Late edit:- whilst faffing around editing these pics for you the Pererine came in and landed on its ledge. Dunno which way it came from so can't put on the garden list, which currently stands at 18.

68 Magpies roosted at Magpie Wood last night, still can't work out if it's a counting effect or if there are very different numbers each night. One thing you couldn't do is shine a light on them to make it easier cos they'd all skidaddle off in a clatter or wings and cackles.


Warren Baker said...

Get the man flu out the way and over with early in the year Dave :-)

Grey wag is a good 'un for the garden list!

Neil Spiers said...

Wow Grey Wagtail in your backyard, lucky man!!! As for the man flu I have sympathy, as my 4 week old daughter caught a little cold which passed onto myself and now is a full blown illness!!!

Only 2 noticeable sightings for me are alot of Pied Wagtails over our garden (since birth of Briony not been out much) and a possible Goldcrest in out back garden.. I say possible as didnt have binoculars to hand but was noway a Wren or Blue Tit and seeing as we aint to far from Stanley Park its definately a possibility... shame am back at work as cant keep an eye on the garden in the day.

Wouldnt mind heading out with you one day mate to see your patches.


Lancashire and Lakeland Outback Adventure Wildlife Safaris said...

Grey wag certainly was a welcome sight Warren.

No worries Neil, send email, phone or text to arrange. You got a scope for Patch 2? If not I've got a spare.

> Records from a data source

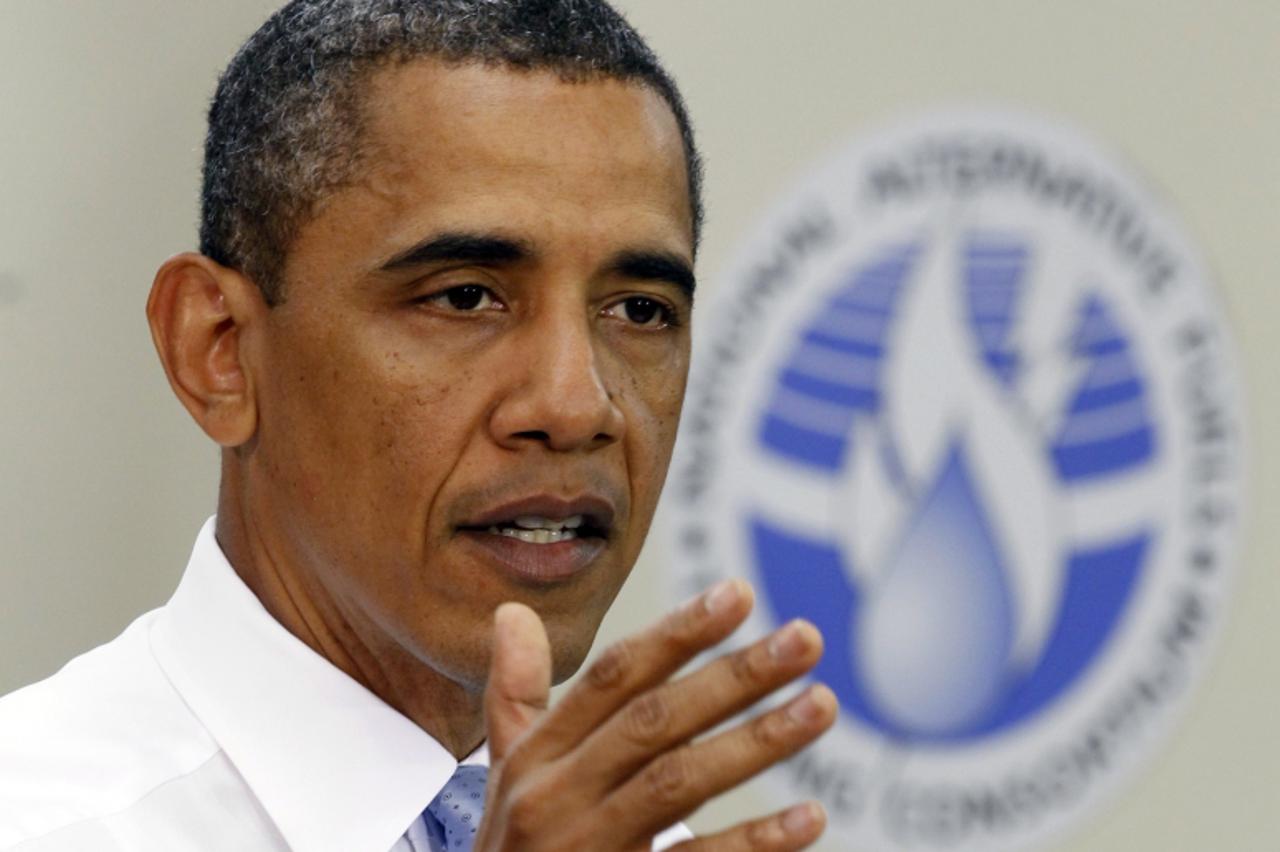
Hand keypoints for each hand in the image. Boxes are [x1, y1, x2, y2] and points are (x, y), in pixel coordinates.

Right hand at [477, 580, 836, 850]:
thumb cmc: (514, 849)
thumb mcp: (508, 771)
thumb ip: (517, 692)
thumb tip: (514, 612)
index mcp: (538, 756)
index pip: (613, 677)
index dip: (677, 632)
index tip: (740, 593)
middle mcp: (558, 797)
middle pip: (654, 721)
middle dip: (733, 675)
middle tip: (806, 638)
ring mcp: (589, 850)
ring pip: (678, 783)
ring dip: (756, 742)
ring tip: (820, 705)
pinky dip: (753, 843)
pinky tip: (808, 818)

> WHAT IS BEING ASKED
List every kind of bird named in the comments on the birding blog page, starting from "Warren Baker said...". These entries have no connection to the birding blog page.

> ANSWER SPACE
Grey Wagtail, Pied Wagtail, Goldcrest, Wren, Blue Tit